Em terceiro lugar, o Tribunal Geral considerou que a Câmara de Recurso, que não está vinculada pelas apreciações de facto efetuadas pela Divisão de Anulação, explicou de forma juridicamente bastante as razões pelas quais tinha chegado, após o exame do mérito do recurso e na sequência de uma apreciação técnica objetiva das diferenças existentes entre os desenhos ou modelos em causa, a conclusões divergentes das da Divisão de Anulação.

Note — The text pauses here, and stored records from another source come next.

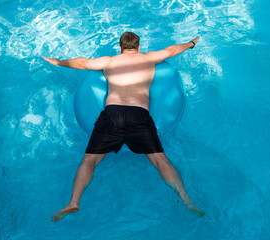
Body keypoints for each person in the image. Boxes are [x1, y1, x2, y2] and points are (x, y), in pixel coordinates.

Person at [43, 32, 204, 221]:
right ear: (138, 47)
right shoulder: (149, 58)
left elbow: (82, 63)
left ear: (120, 48)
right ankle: (186, 200)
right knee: (160, 160)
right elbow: (171, 50)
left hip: (112, 114)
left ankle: (73, 202)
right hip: (139, 114)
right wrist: (191, 43)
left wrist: (58, 62)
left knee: (89, 161)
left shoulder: (109, 61)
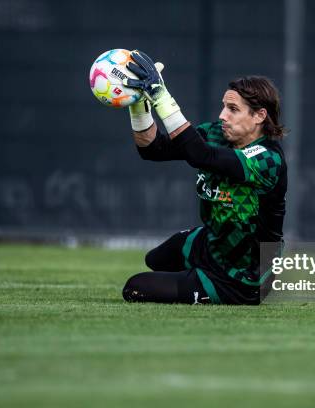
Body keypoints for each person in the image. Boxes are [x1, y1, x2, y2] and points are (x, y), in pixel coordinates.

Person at [121, 50, 287, 305]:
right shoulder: (216, 135)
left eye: (233, 109)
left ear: (259, 116)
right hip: (213, 243)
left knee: (135, 288)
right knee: (156, 259)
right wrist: (138, 103)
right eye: (224, 106)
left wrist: (161, 97)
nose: (222, 115)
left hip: (243, 274)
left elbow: (202, 156)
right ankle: (192, 282)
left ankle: (203, 287)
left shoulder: (267, 159)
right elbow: (151, 149)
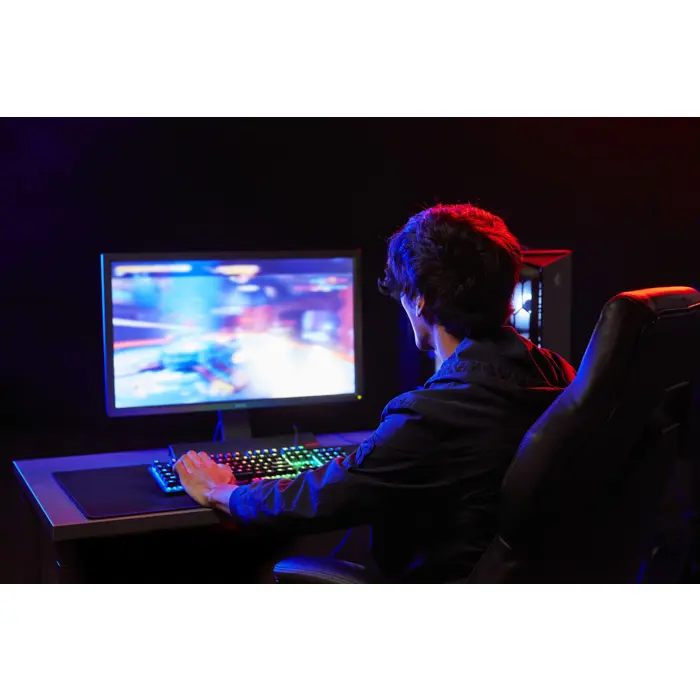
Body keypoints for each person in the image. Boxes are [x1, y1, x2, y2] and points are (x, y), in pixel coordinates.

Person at [174, 204, 576, 582]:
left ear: (419, 301)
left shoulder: (436, 414)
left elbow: (319, 497)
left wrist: (219, 491)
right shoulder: (556, 373)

Em seguida, no que respeita à violação do artigo 25.°, n.° 1, alínea e), do Regulamento n.° 6/2002, o Tribunal Geral declarou que a Câmara de Recurso não cometeu nenhum erro de apreciação ao considerar que não existia nenhum risco de confusão no espírito do público relevante, o qual incluía o risco de associação, para efeitos de aplicação dessa disposição.

A este respeito, o Tribunal Geral considerou que, em razão, por um lado, da impressão visual de conjunto produzida pela marca anterior invocada pela Piaggio & C., constituída pela forma tridimensional de scooter protegida igualmente pelo desenho ou modelo anterior, que é diferente da que resulta do desenho ou modelo contestado e, por outro, da importância que a estética reveste na escolha que efetua, o consumidor médio, que faz prova de um nível de atenção elevado, excluirá que, no desenho ou modelo contestado, se faz uso da marca anterior, apesar da identidade dos produtos em causa.

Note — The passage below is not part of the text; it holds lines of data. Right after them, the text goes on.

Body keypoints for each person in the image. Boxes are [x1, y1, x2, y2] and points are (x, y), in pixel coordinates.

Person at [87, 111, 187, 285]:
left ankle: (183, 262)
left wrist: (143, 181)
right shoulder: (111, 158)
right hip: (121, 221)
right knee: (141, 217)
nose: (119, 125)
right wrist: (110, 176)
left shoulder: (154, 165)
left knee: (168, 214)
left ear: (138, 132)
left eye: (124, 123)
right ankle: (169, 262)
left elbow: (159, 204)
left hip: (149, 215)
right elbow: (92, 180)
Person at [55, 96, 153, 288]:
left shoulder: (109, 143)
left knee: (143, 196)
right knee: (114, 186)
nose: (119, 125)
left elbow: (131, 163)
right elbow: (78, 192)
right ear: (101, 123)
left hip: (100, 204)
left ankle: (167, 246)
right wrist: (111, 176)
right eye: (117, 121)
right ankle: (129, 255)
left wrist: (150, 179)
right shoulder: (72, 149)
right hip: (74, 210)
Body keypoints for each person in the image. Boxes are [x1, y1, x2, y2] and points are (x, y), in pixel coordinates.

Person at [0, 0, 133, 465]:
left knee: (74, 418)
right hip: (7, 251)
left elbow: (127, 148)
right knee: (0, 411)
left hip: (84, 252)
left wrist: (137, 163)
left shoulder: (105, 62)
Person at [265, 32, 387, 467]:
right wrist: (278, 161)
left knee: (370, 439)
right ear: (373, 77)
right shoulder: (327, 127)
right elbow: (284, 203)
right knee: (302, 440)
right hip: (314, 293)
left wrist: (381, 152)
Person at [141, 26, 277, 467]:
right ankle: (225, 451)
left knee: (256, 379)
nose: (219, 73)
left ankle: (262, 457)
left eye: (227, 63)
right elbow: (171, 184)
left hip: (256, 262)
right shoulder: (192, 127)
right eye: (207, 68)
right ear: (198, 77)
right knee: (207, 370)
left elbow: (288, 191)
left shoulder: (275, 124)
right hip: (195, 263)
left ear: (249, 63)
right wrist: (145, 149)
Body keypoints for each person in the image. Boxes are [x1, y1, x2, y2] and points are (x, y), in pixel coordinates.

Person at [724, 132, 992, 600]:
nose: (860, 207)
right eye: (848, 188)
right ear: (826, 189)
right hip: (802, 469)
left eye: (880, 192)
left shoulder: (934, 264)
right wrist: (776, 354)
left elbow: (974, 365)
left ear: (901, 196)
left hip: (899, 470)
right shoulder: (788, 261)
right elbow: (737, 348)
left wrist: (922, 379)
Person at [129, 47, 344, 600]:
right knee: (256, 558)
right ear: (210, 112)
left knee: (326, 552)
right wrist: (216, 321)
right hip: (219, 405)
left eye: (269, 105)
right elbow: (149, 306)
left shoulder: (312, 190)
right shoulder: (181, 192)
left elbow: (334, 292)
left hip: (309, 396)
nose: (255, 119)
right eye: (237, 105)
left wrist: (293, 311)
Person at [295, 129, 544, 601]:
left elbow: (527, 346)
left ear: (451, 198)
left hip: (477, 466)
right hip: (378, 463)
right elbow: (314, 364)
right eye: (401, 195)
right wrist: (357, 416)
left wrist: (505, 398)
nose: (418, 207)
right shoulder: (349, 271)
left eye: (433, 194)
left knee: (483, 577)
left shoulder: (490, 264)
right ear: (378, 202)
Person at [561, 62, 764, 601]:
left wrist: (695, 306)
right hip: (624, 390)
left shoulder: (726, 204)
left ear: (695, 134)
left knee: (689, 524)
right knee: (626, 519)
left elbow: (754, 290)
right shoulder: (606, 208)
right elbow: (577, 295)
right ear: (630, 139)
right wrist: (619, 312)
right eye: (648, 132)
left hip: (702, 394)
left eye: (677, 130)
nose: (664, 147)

Mais especificamente, o Tribunal Geral salientou que, ao observar a forma tridimensional de scooter protegida pela marca anterior e a do desenho ou modelo contestado, o consumidor médio, que não é um perito dotado de competências técnicas aprofundadas, não conseguirá identificar espontaneamente a forma em X da carenagem posterior e da parte inferior do assento ou a forma em Ω invertido da parte inferior do assento e do tablier, nem se aperceberá automaticamente da forma em flecha do tablier, mesmo fazendo prova de um nível de atenção elevado. Quanto à carroçaria, notará sobretudo a diferença entre a forma cónica da carroçaria da marca anterior, sendo que a do desenho ou modelo contestado se parece mais com um semicírculo. Mais globalmente, o consumidor médio, que faz prova de um nível de atenção elevado, apreenderá o estilo, as linhas e o aspeto que caracterizam a forma tridimensional de scooter protegida pela marca anterior como diferentes, no plano visual, dos do desenho ou modelo contestado.

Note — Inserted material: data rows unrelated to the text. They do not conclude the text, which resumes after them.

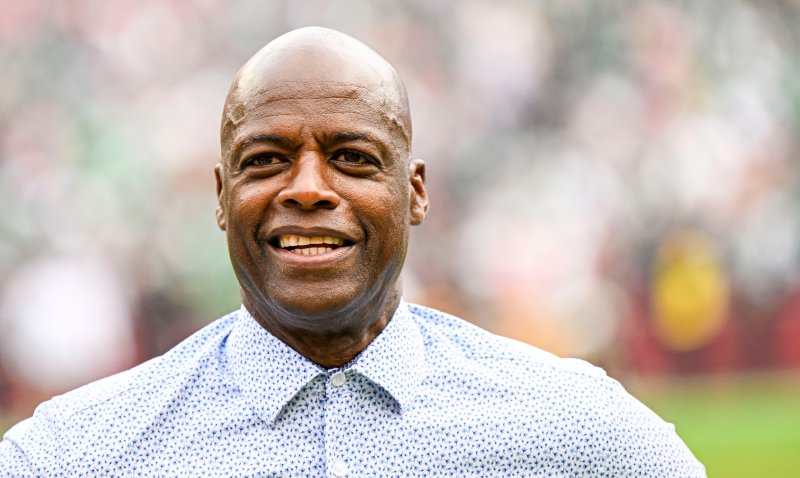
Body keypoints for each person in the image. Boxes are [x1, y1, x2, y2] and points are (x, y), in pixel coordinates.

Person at [0, 27, 705, 476]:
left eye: (354, 157)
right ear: (220, 197)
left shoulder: (576, 432)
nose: (307, 188)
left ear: (415, 192)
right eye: (267, 159)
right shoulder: (73, 455)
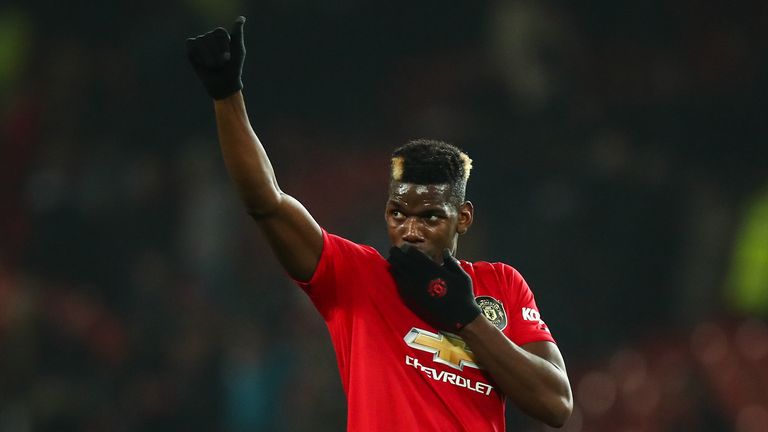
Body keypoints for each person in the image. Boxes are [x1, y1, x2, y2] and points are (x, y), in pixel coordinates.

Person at [186, 16, 573, 431]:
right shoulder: (356, 276)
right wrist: (228, 96)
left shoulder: (502, 285)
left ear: (463, 218)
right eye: (399, 214)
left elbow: (556, 404)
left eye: (430, 217)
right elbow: (266, 201)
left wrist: (468, 320)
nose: (411, 230)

Por último, o Tribunal Geral declarou que a Câmara de Recurso não cometeu nenhum erro de apreciação ao considerar, com base nos elementos de que dispunha, que o modelo de scooter correspondente ao desenho ou modelo anterior, protegido pelos direitos de autor italiano e francês, não era objeto de uso não autorizado no desenho ou modelo contestado, para efeitos de aplicação do artigo 25.°, n.° 1, alínea f), do Regulamento n.° 6/2002.

A este respeito, o Tribunal Geral salientou que, ao abrigo do direito de autor italiano, o uso do núcleo artístico e criativo constituído pelas características de forma do modelo de scooter correspondente ao desenho ou modelo anterior não é identificável no desenho ou modelo contestado. Com efeito, entre a carenagem posterior e a parte inferior do assento, assim como entre a parte inferior do assento e o tablier, o desenho ou modelo contestado apresenta sobretudo linhas de aspeto anguloso. O seu tablier pontiagudo representa uma «gravata» até ao guarda‑lamas, mais do que uma flecha. Quanto à carroçaria, a forma da do desenho ou modelo contestado não é cónica, contrariamente à forma de gota da carroçaria do desenho ou modelo anterior.

Além disso, segundo o Tribunal Geral, o aspeto global específico e a forma particular, dotada de um «caráter arredondado, feminino e “vintage”», do desenho ou modelo anterior também não podem encontrar‑se no desenho ou modelo contestado, caracterizado por linhas direitas e ângulos, de modo que as impressões que resultam da obra, correspondente ao desenho ou modelo anterior, e do desenho ou modelo contestado são diferentes.